В библиотеке Андре заставлял Раймона опускаться на четвереньки, чтобы он, встав ему на спину, мог достать нужную книгу. Он был на пять лет старше и специально старался давить ногами посильнее, да еще при этом рассуждал во весь голос. Он вслух читал отрывки, выхваченные наугад, и декламировал: «Горе одного только рака красит», вдавливая пятки в кожу малыша. Раймон Валенти терпел муки молча. Лицо его каменело, кровь приливала к голове, он выгибался, стискивал зубы, втягивал живот, опасаясь, что откажут почки.

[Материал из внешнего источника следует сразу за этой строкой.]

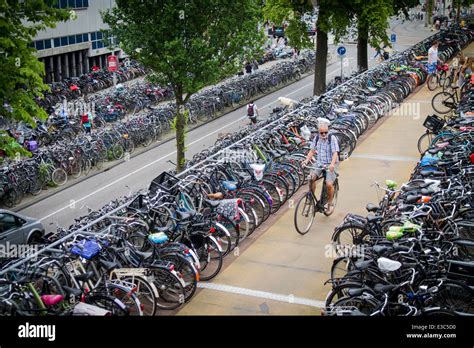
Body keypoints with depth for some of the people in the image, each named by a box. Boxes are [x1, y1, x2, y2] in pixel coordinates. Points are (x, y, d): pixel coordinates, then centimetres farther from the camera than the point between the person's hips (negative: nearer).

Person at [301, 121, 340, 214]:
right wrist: (306, 161, -11)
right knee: (311, 178, -21)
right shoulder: (317, 138, 1)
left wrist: (332, 164, -38)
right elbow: (312, 151, 5)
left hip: (331, 165, -4)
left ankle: (330, 203, 6)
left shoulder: (332, 138, -13)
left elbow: (335, 153, -21)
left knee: (329, 184, -20)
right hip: (319, 163, 4)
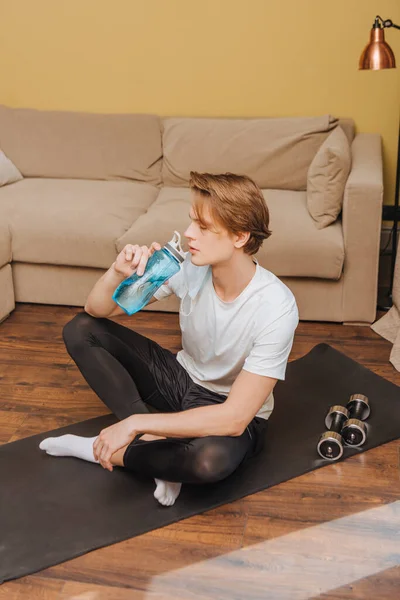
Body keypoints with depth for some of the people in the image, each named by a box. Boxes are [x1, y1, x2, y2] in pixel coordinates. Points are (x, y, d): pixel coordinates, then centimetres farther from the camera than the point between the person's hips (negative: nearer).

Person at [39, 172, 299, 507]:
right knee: (80, 330, -9)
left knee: (213, 458, -41)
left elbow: (234, 419, -32)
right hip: (182, 379, 5)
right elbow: (97, 310, -7)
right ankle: (156, 443, -17)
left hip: (233, 414, -5)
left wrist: (136, 424, -34)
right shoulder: (189, 266, -16)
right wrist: (119, 273, -30)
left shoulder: (276, 307, -30)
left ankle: (99, 451, -14)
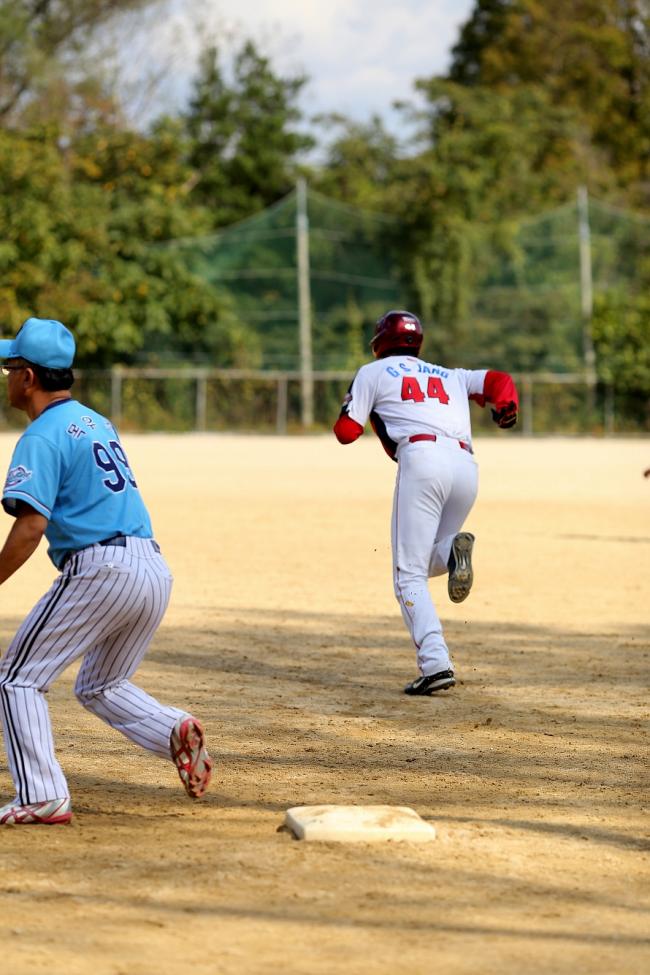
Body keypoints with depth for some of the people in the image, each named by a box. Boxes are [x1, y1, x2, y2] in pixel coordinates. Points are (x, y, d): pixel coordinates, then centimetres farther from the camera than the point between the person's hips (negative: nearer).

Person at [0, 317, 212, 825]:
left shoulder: (43, 436, -8)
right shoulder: (98, 422, 19)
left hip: (100, 569, -8)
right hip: (156, 569, 8)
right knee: (100, 686, 23)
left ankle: (42, 798, -7)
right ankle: (175, 730, -3)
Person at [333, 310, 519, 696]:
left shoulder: (373, 373, 19)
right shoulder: (452, 377, 33)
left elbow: (346, 432, 17)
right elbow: (498, 380, 21)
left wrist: (352, 405, 35)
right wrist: (507, 405, 4)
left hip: (421, 458, -5)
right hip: (466, 465, 5)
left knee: (410, 574, -3)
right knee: (425, 562, 21)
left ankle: (435, 662, -23)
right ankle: (451, 549, -16)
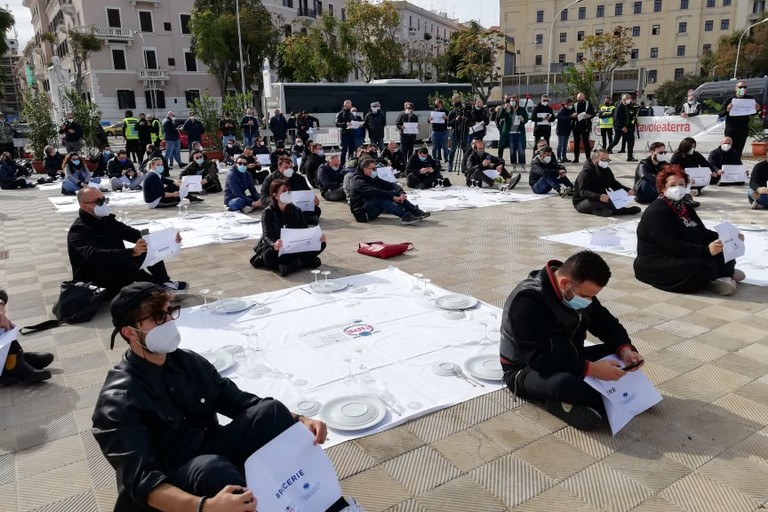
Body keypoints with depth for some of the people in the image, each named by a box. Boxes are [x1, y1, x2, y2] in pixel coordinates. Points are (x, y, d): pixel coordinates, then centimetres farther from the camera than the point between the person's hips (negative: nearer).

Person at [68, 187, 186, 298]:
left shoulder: (106, 220, 4)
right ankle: (161, 286, -17)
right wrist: (131, 252, -52)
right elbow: (95, 255, -38)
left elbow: (135, 234, -2)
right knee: (123, 263, -35)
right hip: (95, 284, -8)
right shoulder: (78, 230, -19)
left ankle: (164, 282, -13)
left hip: (119, 273, 8)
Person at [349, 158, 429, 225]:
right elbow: (374, 192, -31)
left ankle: (416, 211, -19)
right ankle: (405, 216, -46)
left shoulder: (372, 179, 12)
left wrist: (401, 192, -18)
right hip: (363, 212, -8)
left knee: (395, 192, -8)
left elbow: (390, 185, 1)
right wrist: (394, 197, -36)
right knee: (381, 198, -34)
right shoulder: (359, 182, -15)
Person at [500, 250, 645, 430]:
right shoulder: (527, 301, -28)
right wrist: (592, 368, -36)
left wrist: (625, 349, -17)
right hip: (527, 370, -8)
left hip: (567, 361, 8)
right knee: (565, 382, -39)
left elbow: (606, 323, 4)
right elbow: (539, 360, -32)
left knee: (618, 354, -9)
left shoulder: (580, 289, -4)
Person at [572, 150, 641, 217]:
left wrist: (627, 190, -3)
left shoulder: (607, 171, 7)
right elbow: (582, 192, -29)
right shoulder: (586, 172, -17)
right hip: (581, 202, -8)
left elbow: (614, 184, 17)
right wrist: (598, 197, -46)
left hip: (601, 199, 8)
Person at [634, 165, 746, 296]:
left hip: (684, 257, 9)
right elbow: (672, 246, -26)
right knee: (703, 265, -29)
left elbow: (702, 233, 12)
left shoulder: (684, 207, 14)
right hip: (658, 266, -9)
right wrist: (706, 250, -35)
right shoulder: (656, 212, -17)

Андре, длинный, бледный и худой, такой светловолосый и белокожий, что казался призраком, в конце концов сравнялся ростом с Раймоном, который с каждым годом становился все стройнее, сильнее, крепче. Молодой хозяин издевался над его именем. Раймон! Попахивает коровьим навозом! Еще хуже – поражением, разгромом, как и главный носитель этого имени, вечно второй велогонщик Раймон Пулидор. «Давай, Раймон, еще постарайся и тогда придешь вторым! Будь любезен, льсти мне, я люблю грубую лесть, и будь любезен опускать передо мной глаза, Раймон, capisci? [29] Ты ведь говоришь по-итальянски, да? Как твой отец. Ты ведь в курсе, тот чувак, который напился и обрюхатил твою мамашу, а потом слился потихоньку…»
Раймон, которому было пятнадцать, перенес операцию на яичках, достаточно банальную для подростков. Андре прознал про это, что дало повод для новых издевательств. Раймон – мелкочлен, Раймон – пустоцвет, Раймон – сухостой, для производства детишек Раймон пролетает! У него мешочек при члене пуст. Сперматозоидов нет и в помине.

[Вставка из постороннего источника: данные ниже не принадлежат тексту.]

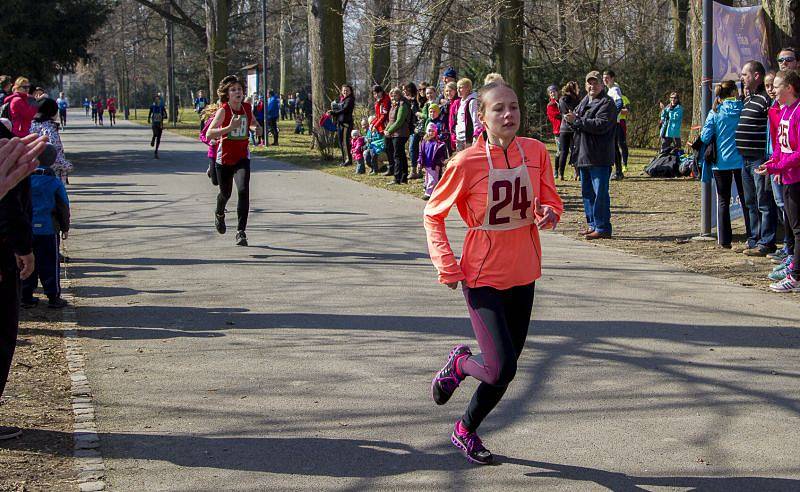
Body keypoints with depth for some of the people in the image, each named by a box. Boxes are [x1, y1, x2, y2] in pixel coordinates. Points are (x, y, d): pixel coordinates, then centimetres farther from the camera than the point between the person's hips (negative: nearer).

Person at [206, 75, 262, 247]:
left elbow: (252, 122, 21)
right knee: (226, 193, 16)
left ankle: (241, 232, -15)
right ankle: (219, 214, 52)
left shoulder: (247, 108, -3)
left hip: (242, 158, 2)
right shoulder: (223, 110, -16)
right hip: (224, 158, -2)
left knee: (243, 191, -19)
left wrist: (255, 127, -3)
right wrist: (230, 128, -37)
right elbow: (209, 134, -26)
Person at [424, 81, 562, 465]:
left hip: (523, 274, 5)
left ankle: (466, 430, 37)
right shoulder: (466, 163, -16)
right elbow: (433, 214, -4)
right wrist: (447, 267, -11)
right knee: (501, 370, -15)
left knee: (505, 366, 13)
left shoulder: (536, 153, -4)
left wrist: (548, 214, -16)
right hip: (483, 276, -5)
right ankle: (460, 362, 20)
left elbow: (552, 204, 8)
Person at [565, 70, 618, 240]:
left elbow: (601, 125, -20)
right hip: (584, 156, 9)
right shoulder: (584, 102, 19)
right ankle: (593, 225, 24)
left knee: (600, 193, -8)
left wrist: (577, 120, -19)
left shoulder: (607, 103, -8)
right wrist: (573, 120, -6)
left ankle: (602, 228, -6)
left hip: (599, 157, -9)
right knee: (587, 192, 15)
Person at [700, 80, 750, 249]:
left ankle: (724, 240, 5)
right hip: (742, 161, 0)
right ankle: (752, 237, 12)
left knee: (723, 201, 8)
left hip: (721, 162, 0)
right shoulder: (743, 109, -5)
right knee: (746, 199, 10)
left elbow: (705, 137, -7)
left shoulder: (715, 113, -5)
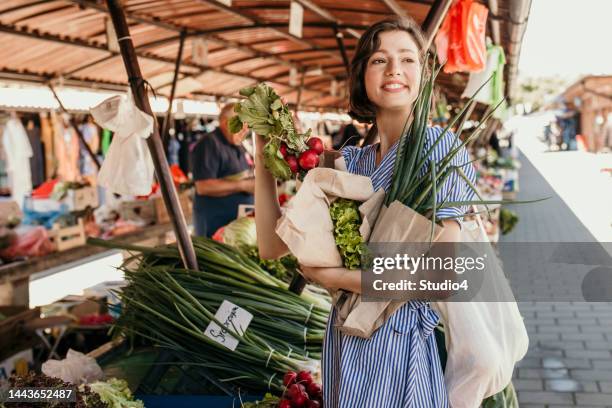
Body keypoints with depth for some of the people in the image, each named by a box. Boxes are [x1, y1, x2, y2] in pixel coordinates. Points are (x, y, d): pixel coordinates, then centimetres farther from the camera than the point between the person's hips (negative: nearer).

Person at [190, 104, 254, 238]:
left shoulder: (238, 146, 15)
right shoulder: (209, 144, -13)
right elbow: (203, 187, -22)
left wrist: (253, 183, 6)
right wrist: (242, 185, -21)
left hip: (242, 221, 9)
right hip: (216, 223, -8)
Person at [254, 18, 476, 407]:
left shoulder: (438, 146, -11)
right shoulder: (350, 161, 5)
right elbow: (272, 246, 3)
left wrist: (330, 276, -13)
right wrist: (263, 156, -3)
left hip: (398, 342, -5)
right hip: (343, 337, 6)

В деревне, если Андре видел Раймона, он кричал: «Эй, Пустоцвет, иди-ка сюда!» И Пустоцвет стало его прозвищем. Так говорил булочник, так говорил мясник. Однажды даже в коллеже преподаватель, вызывая его к доске, проронил: «Ну, Пустоцвет, расскажи нам, что ты выучил». Класс грохнул смехом. Раймон Валенти встал и вышел из класса. На следующий день его место было пустым. Больше в коллеже его не видели. Это было сразу после диплома.